WHAT TO PRODUCE —
Output the records exactly, and drop each picture.

DATASET CONTENT —
┌──

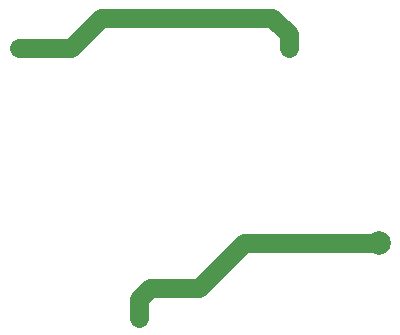
<source format=gbr>
%FSLAX34Y34*%
%MOMM*%
%LNCOPPER_TOP*%
G71*
G01*
%ADD10C, 1.60*%
%ADD11C, 2.00*%
%LPD*%
G54D10*
X622300Y635000D02*
X508000Y635000D01*
X469900Y596900D01*
X428625Y596900D01*
X419100Y587375D01*
X419100Y571500D01*
G54D10*
X546100Y800100D02*
X546100Y811212D01*
X531812Y825500D01*
X387350Y825500D01*
X361950Y800100D01*
X317500Y800100D01*
X622300Y635000D02*
G54D11*
D03*
M02*

</source>
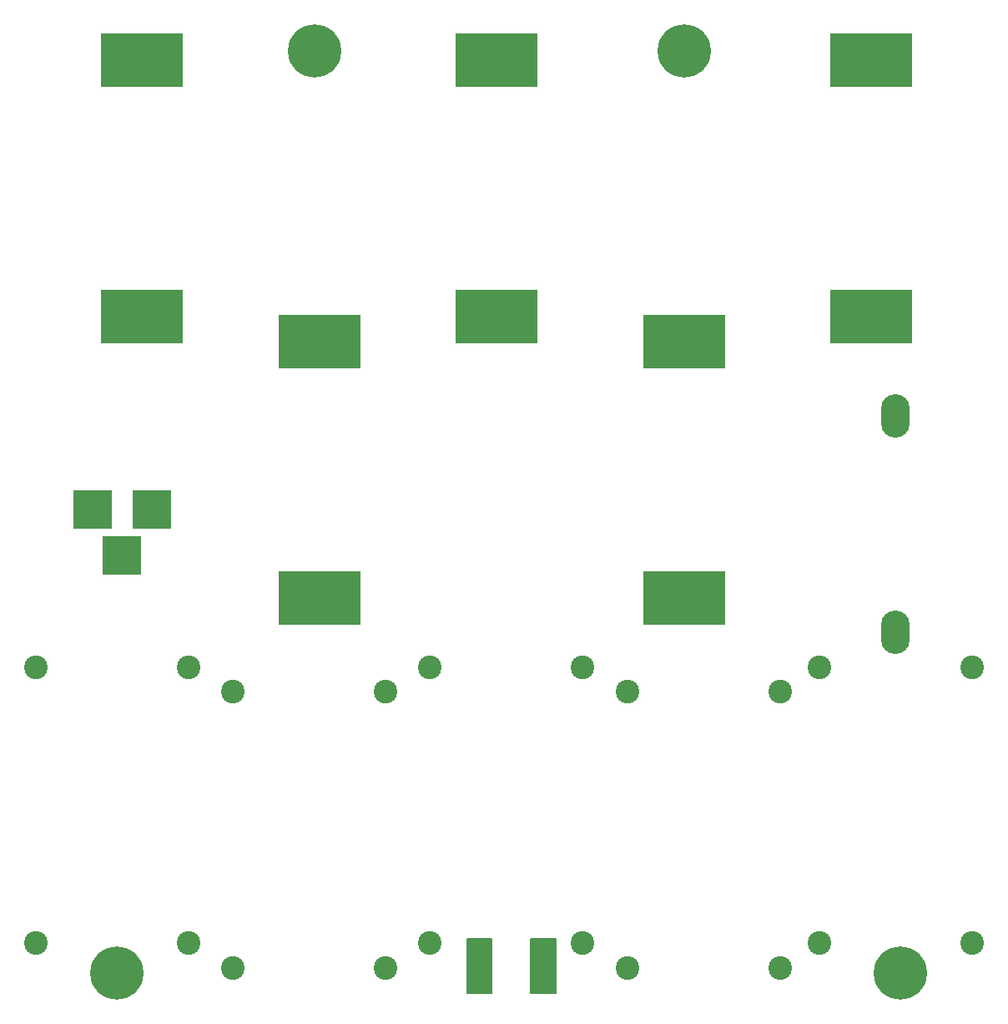
<source format=gbr>
G04 #@! TF.GenerationSoftware,KiCad,Pcbnew,(5.0.0)*
G04 #@! TF.CreationDate,2020-03-19T16:58:16-04:00*
G04 #@! TF.ProjectId,Grow_Lamp,47726F775F4C616D702E6B696361645F,rev?*
G04 #@! TF.SameCoordinates,Original*
G04 #@! TF.FileFunction,Soldermask,Top*
G04 #@! TF.FilePolarity,Negative*
%FSLAX46Y46*%
G04 Gerber Fmt 4.6, Leading zero omitted, Abs format (unit mm)*
G04 Created by KiCad (PCBNEW (5.0.0)) date 03/19/20 16:58:16*
%MOMM*%
%LPD*%
G01*
G04 APERTURE LIST*
%ADD10C,0.150000*%
%ADD11R,8.400000X5.400000*%
%ADD12C,2.400000*%
%ADD13O,2.900000X4.400000*%
%ADD14R,3.900000X3.900000*%
%ADD15C,5.400000*%
G04 APERTURE END LIST*
D10*
G36*
X136500000Y-154000000D02*
X138500000Y-154000000D01*
X138500000Y-148500000D01*
X136000000Y-148500000D01*
X136000000Y-154000000D01*
X136500000Y-154000000D01*
G37*
X136500000Y-154000000D02*
X138500000Y-154000000D01*
X138500000Y-148500000D01*
X136000000Y-148500000D01*
X136000000Y-154000000D01*
X136500000Y-154000000D01*
G36*
X143000000Y-154000000D02*
X145000000Y-154000000D01*
X145000000Y-148500000D01*
X142500000Y-148500000D01*
X142500000Y-154000000D01*
X143000000Y-154000000D01*
G37*
X143000000Y-154000000D02*
X145000000Y-154000000D01*
X145000000Y-148500000D01*
X142500000Y-148500000D01*
X142500000Y-154000000D01*
X143000000Y-154000000D01*
D11*
G04 #@! TO.C,D1*
X103000000Y-85500000D03*
X103000000Y-59500000D03*
G04 #@! TD*
G04 #@! TO.C,D2*
X121000000Y-88000000D03*
X121000000Y-114000000D03*
G04 #@! TD*
G04 #@! TO.C,D3*
X139000000Y-85500000D03*
X139000000Y-59500000D03*
G04 #@! TD*
G04 #@! TO.C,D4*
X158000000Y-88000000D03*
X158000000Y-114000000D03*
G04 #@! TD*
D12*
G04 #@! TO.C,U1*
X92250000Y-121000000D03*
X107750000Y-121000000D03*
X107750000Y-149000000D03*
X92250000Y-149000000D03*
G04 #@! TD*
G04 #@! TO.C,U2*
X112250000Y-151500000D03*
X127750000Y-151500000D03*
X127750000Y-123500000D03*
X112250000Y-123500000D03*
G04 #@! TD*
G04 #@! TO.C,U3*
X132250000Y-121000000D03*
X147750000Y-121000000D03*
X147750000Y-149000000D03*
X132250000Y-149000000D03*
G04 #@! TD*
G04 #@! TO.C,U4*
X152250000Y-151500000D03*
X167750000Y-151500000D03*
X167750000Y-123500000D03*
X152250000Y-123500000D03*
G04 #@! TD*
D11*
G04 #@! TO.C,D5*
X177000000Y-85500000D03*
X177000000Y-59500000D03*
G04 #@! TD*
D13*
G04 #@! TO.C,F1*
X179500000Y-117500000D03*
X179500000Y-95500000D03*
G04 #@! TD*
D14*
G04 #@! TO.C,J1*
X101000000Y-109700000D03*
X98000000Y-105000000D03*
X104000000Y-105000000D03*
G04 #@! TD*
D12*
G04 #@! TO.C,U5*
X171750000Y-121000000D03*
X187250000Y-121000000D03*
X187250000Y-149000000D03*
X171750000Y-149000000D03*
G04 #@! TD*
D15*
G04 #@! TO.C,MNT1*
X100500000Y-152000000D03*
G04 #@! TD*
G04 #@! TO.C,MNT2*
X180000000Y-152000000D03*
G04 #@! TD*
G04 #@! TO.C,MNT3*
X158000000Y-58500000D03*
G04 #@! TD*
G04 #@! TO.C,MNT4*
X120500000Y-58500000D03*
G04 #@! TD*
M02*

</source>
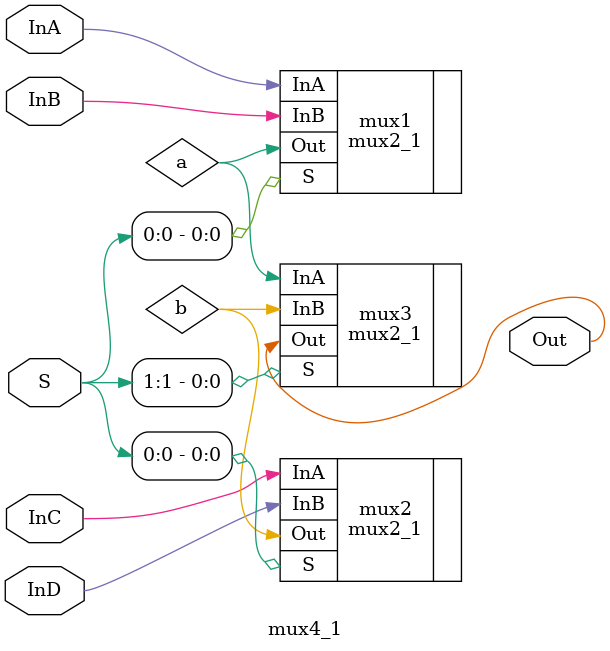
<source format=v>
module mux4_1(InA,InB,InC,InD,S,Out);
input InA,InB,InC,InD;
input [1:0] S;
output Out;
wire a,b;

mux2_1 mux1(.InA(InA),.InB(InB),.S(S[0]),.Out(a));
mux2_1 mux2(.InA(InC),.InB(InD),.S(S[0]),.Out(b));
mux2_1 mux3(.InA(a),.InB(b),.S(S[1]),.Out(Out));

endmodule

</source>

└──

EXERCISE SOLUTION —
<source format=gbr>
%FSLAX34Y34*%
%MOMM*%
%LNCOPPER_TOP*%
G71*
G01*
%ADD10C, 1.60*%
%ADD11C, 2.00*%
%LPD*%
G54D10*
X622300Y635000D02*
X508000Y635000D01*
X469900Y596900D01*
X428625Y596900D01*
X419100Y587375D01*
X419100Y571500D01*
G54D10*
X546100Y800100D02*
X546100Y811212D01*
X531812Y825500D01*
X387350Y825500D01*
X361950Y800100D01*
X317500Y800100D01*
X622300Y635000D02*
G54D11*
D03*
M02*

</source>
<source format=gbr>
G04 #@! TF.GenerationSoftware,KiCad,Pcbnew,(5.0.0)*
G04 #@! TF.CreationDate,2020-03-19T16:58:16-04:00*
G04 #@! TF.ProjectId,Grow_Lamp,47726F775F4C616D702E6B696361645F,rev?*
G04 #@! TF.SameCoordinates,Original*
G04 #@! TF.FileFunction,Soldermask,Top*
G04 #@! TF.FilePolarity,Negative*
%FSLAX46Y46*%
G04 Gerber Fmt 4.6, Leading zero omitted, Abs format (unit mm)*
G04 Created by KiCad (PCBNEW (5.0.0)) date 03/19/20 16:58:16*
%MOMM*%
%LPD*%
G01*
G04 APERTURE LIST*
%ADD10C,0.150000*%
%ADD11R,8.400000X5.400000*%
%ADD12C,2.400000*%
%ADD13O,2.900000X4.400000*%
%ADD14R,3.900000X3.900000*%
%ADD15C,5.400000*%
G04 APERTURE END LIST*
D10*
G36*
X136500000Y-154000000D02*
X138500000Y-154000000D01*
X138500000Y-148500000D01*
X136000000Y-148500000D01*
X136000000Y-154000000D01*
X136500000Y-154000000D01*
G37*
X136500000Y-154000000D02*
X138500000Y-154000000D01*
X138500000Y-148500000D01*
X136000000Y-148500000D01*
X136000000Y-154000000D01*
X136500000Y-154000000D01*
G36*
X143000000Y-154000000D02*
X145000000Y-154000000D01*
X145000000Y-148500000D01*
X142500000Y-148500000D01*
X142500000Y-154000000D01*
X143000000Y-154000000D01*
G37*
X143000000Y-154000000D02*
X145000000Y-154000000D01*
X145000000Y-148500000D01*
X142500000Y-148500000D01*
X142500000Y-154000000D01*
X143000000Y-154000000D01*
D11*
G04 #@! TO.C,D1*
X103000000Y-85500000D03*
X103000000Y-59500000D03*
G04 #@! TD*
G04 #@! TO.C,D2*
X121000000Y-88000000D03*
X121000000Y-114000000D03*
G04 #@! TD*
G04 #@! TO.C,D3*
X139000000Y-85500000D03*
X139000000Y-59500000D03*
G04 #@! TD*
G04 #@! TO.C,D4*
X158000000Y-88000000D03*
X158000000Y-114000000D03*
G04 #@! TD*
D12*
G04 #@! TO.C,U1*
X92250000Y-121000000D03*
X107750000Y-121000000D03*
X107750000Y-149000000D03*
X92250000Y-149000000D03*
G04 #@! TD*
G04 #@! TO.C,U2*
X112250000Y-151500000D03*
X127750000Y-151500000D03*
X127750000Y-123500000D03*
X112250000Y-123500000D03*
G04 #@! TD*
G04 #@! TO.C,U3*
X132250000Y-121000000D03*
X147750000Y-121000000D03*
X147750000Y-149000000D03*
X132250000Y-149000000D03*
G04 #@! TD*
G04 #@! TO.C,U4*
X152250000Y-151500000D03*
X167750000Y-151500000D03*
X167750000Y-123500000D03*
X152250000Y-123500000D03*
G04 #@! TD*
D11*
G04 #@! TO.C,D5*
X177000000Y-85500000D03*
X177000000Y-59500000D03*
G04 #@! TD*
D13*
G04 #@! TO.C,F1*
X179500000Y-117500000D03*
X179500000Y-95500000D03*
G04 #@! TD*
D14*
G04 #@! TO.C,J1*
X101000000Y-109700000D03*
X98000000Y-105000000D03*
X104000000Y-105000000D03*
G04 #@! TD*
D12*
G04 #@! TO.C,U5*
X171750000Y-121000000D03*
X187250000Y-121000000D03*
X187250000Y-149000000D03*
X171750000Y-149000000D03*
G04 #@! TD*
D15*
G04 #@! TO.C,MNT1*
X100500000Y-152000000D03*
G04 #@! TD*
G04 #@! TO.C,MNT2*
X180000000Y-152000000D03*
G04 #@! TD*
G04 #@! TO.C,MNT3*
X158000000Y-58500000D03*
G04 #@! TD*
G04 #@! TO.C,MNT4*
X120500000Y-58500000D03*
G04 #@! TD*
M02*

</source>
<source format=v>
module mux4_1(InA,InB,InC,InD,S,Out);
input InA,InB,InC,InD;
input [1:0] S;
output Out;
wire a,b;

mux2_1 mux1(.InA(InA),.InB(InB),.S(S[0]),.Out(a));
mux2_1 mux2(.InA(InC),.InB(InD),.S(S[0]),.Out(b));
mux2_1 mux3(.InA(a),.InB(b),.S(S[1]),.Out(Out));

endmodule

</source>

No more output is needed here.